I just hacked a couple today, which i would have loved to see keep writing, but they were giving me nothing. So sad.

Wednesday, August 03, 2005

I Did It!

For those of you who have been around long enough, you might remember that my blog was founded with much trepidation. I'm not a techy and I know that that fact in many blogger minds makes my blog useless and unorthodox, but that's beside the point. The real point is that I overcame my fear of unknown technology and learned how to blog. And I liked it.

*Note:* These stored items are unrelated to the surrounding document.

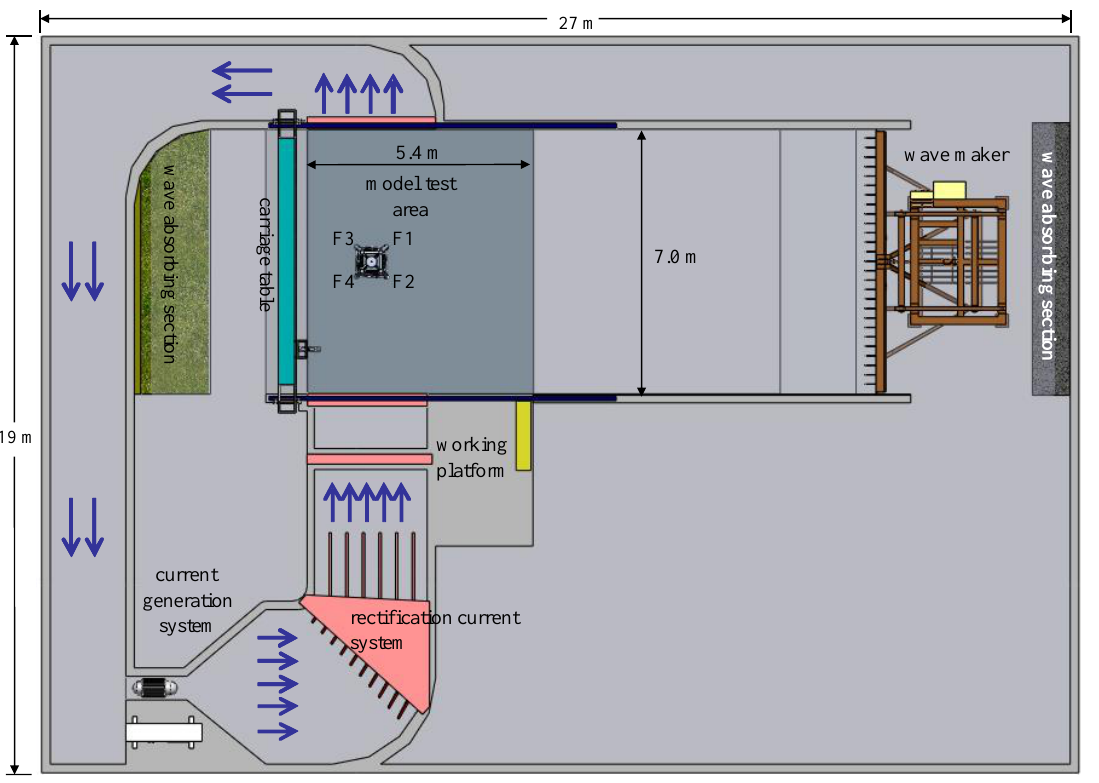
Figure 2. A sketch of the mobile bed experimental setup for scouring around the jacket-type foundation without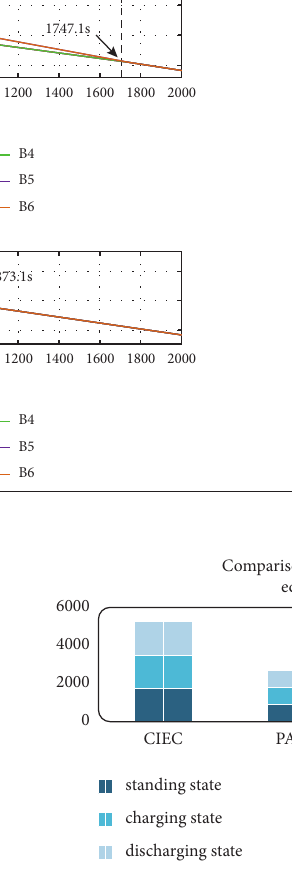
Table 5: Equalization results of the four equalizing circuits in the discharging state. CIEC 1747.1s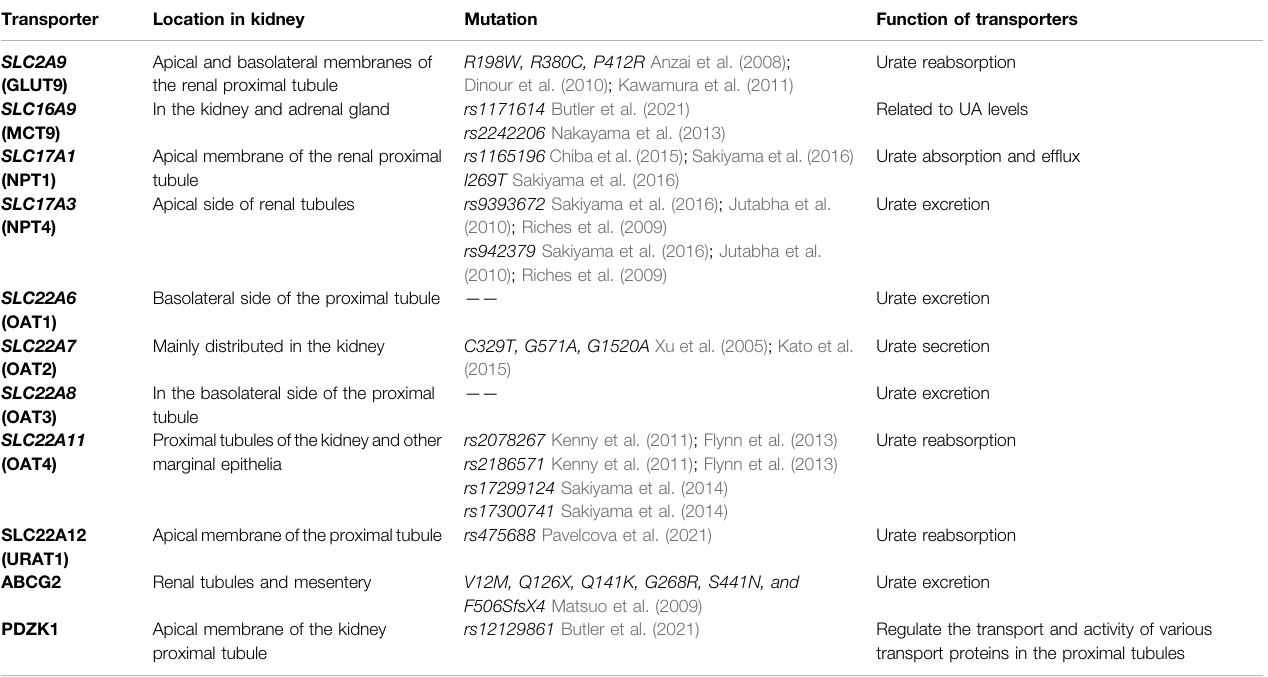
TABLE 1 | Characteristics of Urate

Today I followed suit, by helping myself find the answer to a question concerning Outlook 2003. I looked and looked through the drop down menus for the option I wanted and I just couldn't find it. Normally I would have given up and asked IT to help me, but not today. Today I did what they do when they don't know the answer to one of my questions. I looked it up in the help section. And I found the answer and I solved my own issue. Yay for me! I am once again a woman of independent means.

Monday, August 01, 2005

Official Overreactor

o·ver·re·ac, intr.v. o·ver·re·act·ed, o·ver·re·act·ing, o·ver·re·acts
To react with unnecessary or inappropriate force, emotional display, or violence.

It's official. I'm an overreactor. I'm sulky and childish when i don't get my own way. Example: Yesterday was beautiful and sunny and all I really wanted was to go to the beach, but that wasn't happening so I was willing to settle for the pool. The plan was to go the grocery store, rearrange the garage and then go swimming. In my mind we'd be pool side by 3pm at the latest. Turns out we didn't get there until 9pm.

So when my fiance suggested going to the pool and we got into our swim suits and then he stopped to play on the computer for I few minutes I was livid. I sulked on the couch for a few minutes until i couldn't take it anymore and I stomped up the stairs, past him in the hall and changed back into my regular clothes.

Eventually he coaxed me back into my bathing suit and down to the pool. I knew I was being a child, but I really wanted to be angry at him. To make him pay for making me wait. Wow! That's really loving isn't it? Not!